Hundreds of dolls symbolize world cultures since 1950s

Hundreds of dolls symbolize world cultures since 1950s

ISTANBUL - Anatolia News Agency
Hundreds of dolls symbolize world cultures since 1950s

Dolls in Fadime Geleş’s (below) collection symbolize the features of various cultures from all around the world. AA photo

Turkish art historian and collector Fadime Geleş brings together different cultures in her 1,000-piece doll collection. In the collection she has dolls from Indian, Afghan, Japanese and Guatemala cultures along with many others.

Geleş began collecting the dolls, which are rarely found on the mainstream market, at a time in her life when she has was researching the Ottoman toys, but said that her collection changed direction since the number of Ottoman dolls was too low and they were very hard find.

Geleş began adding European models of dolls to her collection. “My collection includes model dolls produced in Europe starting at the beginning of the century until the 1950s.

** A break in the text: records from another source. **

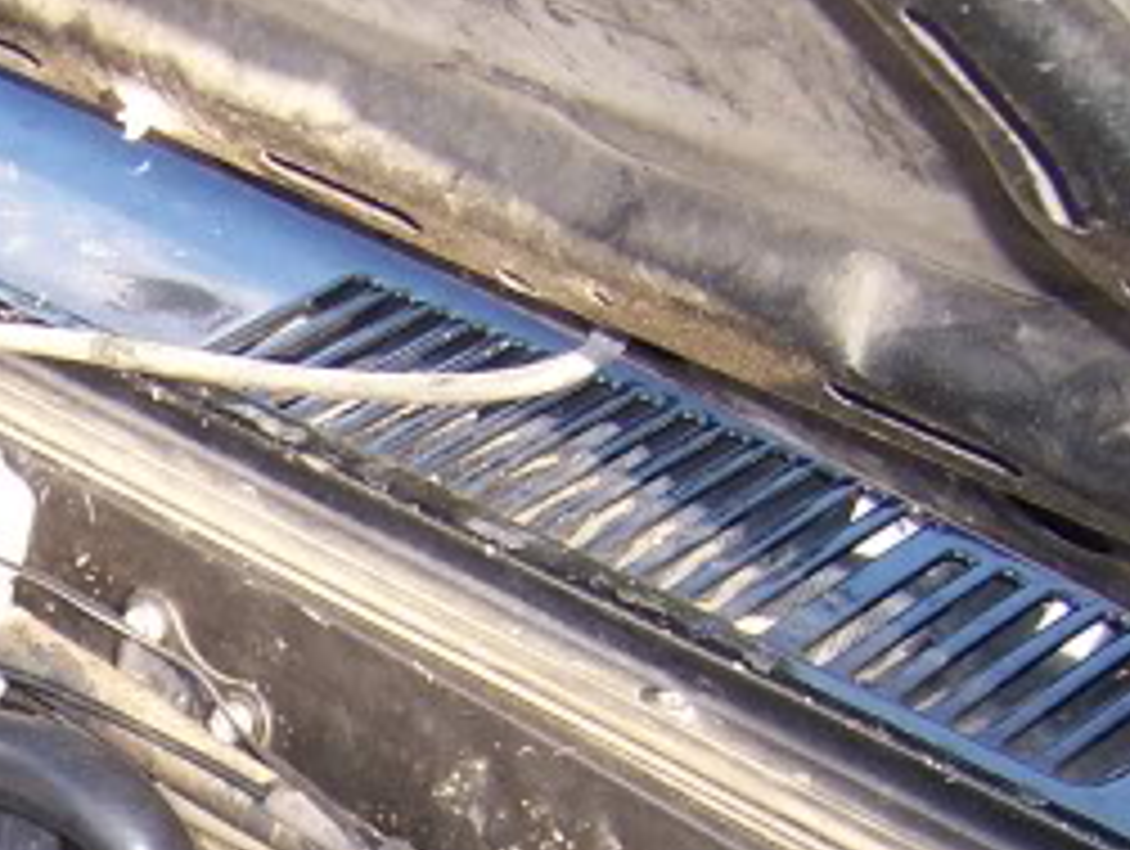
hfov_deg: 17.1
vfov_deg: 13.4
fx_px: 3433
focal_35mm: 105
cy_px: 1228
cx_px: -522
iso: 80
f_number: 2.8
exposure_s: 1/60
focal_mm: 5.5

Their head, body and feet are made of porcelain and other parts of their body and their costumes are handmade.”

According to Geleş the dolls were first produced for different reasons than dolls are nowadays. “Today dolls remind us of children, but the first production of dolls date back to the Neolithic period. The first dolls were found in graves in 3,000 BC. They were made of clay, tatter, bone and many other various materials. They were mostly used for religious aims and magic.”

Geleş said that those dolls are believed to bring good luck in some cultures and are used during rain prayers in some cultures. “These dolls began to serves as toys for the first time in red Indian culture,” she said.

Her collection included luck dolls from India and Guatemala, Eskimo dolls, Indian puppetry
theater dolls, totem dolls and many others from Turkmenistan and various parts of Europe.

In the future Geleş wants to open a museum. “I am visiting bibliopoles to extend my collection. I want to get a Red Indian Kachina doll. I also want to open a museum with a friend who is also collecting dolls,” Geleş said.